Часто весенними ночами мошенники и аферисты или плакали в одиночку, или рассказывали трогательные истории про веселую молодость, про то, как хорошо гулять в городском саду, где горят фонарики и играет музыка. А весна каждый день мучила арестантов: то простодушный луч солнца заблестит на кружке, то теплое небо невинно улыбнется за решетчатым окном, то прядь травы, победив каменные оковы, зазеленеет под тюремной оградой.

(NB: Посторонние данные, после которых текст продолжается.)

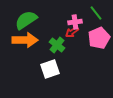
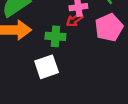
green cross: (57, 45) -> (55, 36), turned -35

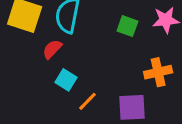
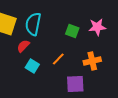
orange line: (87, 101) -> (58, 59), moved

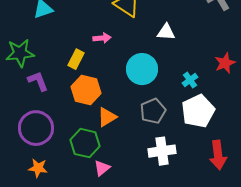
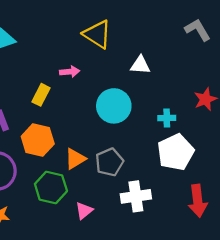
cyan cross: (190, 80) -> (167, 118), turned 35
orange hexagon: (86, 90) -> (38, 140), moved
gray pentagon: (153, 111) -> (109, 162), moved
pink triangle: (102, 168) -> (84, 211), moved

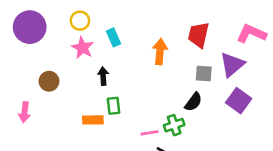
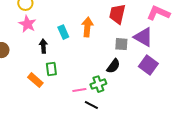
cyan rectangle: (113, 37) -> (63, 32), moved
purple triangle: (232, 64) -> (143, 37), turned -50
orange rectangle: (93, 120) -> (35, 80), turned 42

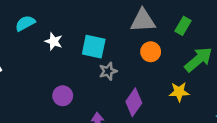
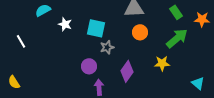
green rectangle: (183, 26) -> (176, 12), moved, turned -64
purple circle: (63, 96) -> (89, 66), moved

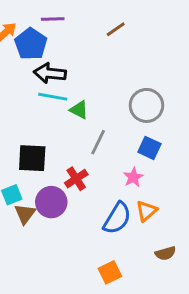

И Степан, ожидая, словно праздника, суда, жалел людей, лишенных, как и он, свободы. Бывали минуты, когда мрачная зима с допросами, карцером казалась легче для его души, чем эти пустые и печальные дни весны. Он тосковал по матери, по брату, ему часто снилась Вера, веселая, смеющаяся, в нарядном платье. Он терял силу, впервые оторванный от близких, от суровой, но родной ему' жизни, от товарищей по трудной, но милой сердцу работе. Все существо его томилось от безделья; ему казалось, что руки и плечи его ломит от этого тюремного отдыха, от непривычки быть одному. Ему страстно хотелось хоть на полдня, хоть на час повидать Звонкова, Павлова, Мьяту, Затейщикова, вновь услышать шипение пара, вдохнуть сернистый острый дым, ощутить сквозь толстый брезент одежды знойный жар расплавленного чугуна. Хоть день, казалось ему, хоть час провести с ними – и он вновь надолго наберется терпения и спокойствия.
Суд состоялся лишь в конце мая. Сразу же, когда на суде Степан услышал вопросы судьи и прокурора, его охватила злоба. Он отвечал на вопросы коротко, грубо, часто говорил:
– Я не знаю, не желаю отвечать.
На суде он вновь встретился со студентом Кравченко.
Сергей произвел на Степана впечатление больного, хотя он не был худ и изможден. Увидев Степана рядом с собой, он, вяло усмехнувшись, проговорил:
– Вот эта штука на четырех ножках называется скамьей подсудимых.
Степан, поглядев на отполированную до блеска шершавой арестантской одеждой скамью, подумал: «Да, много же на ней народу потерлось».
Сергей ходил, как старик, сутулясь, шаркая ногами, и когда ему задавали вопросы, он вздрагивал, но поднимался и медленно и лениво, и голос его звучал устало. Видно, его особенно жестоко измучила тюремная весна.
Приговор суда – очень суровый для Степана Кольчугина – был все же опротестован прокурором. Лебедев, приложивший все усилия для очернения Кольчугина, остался приговором доволен.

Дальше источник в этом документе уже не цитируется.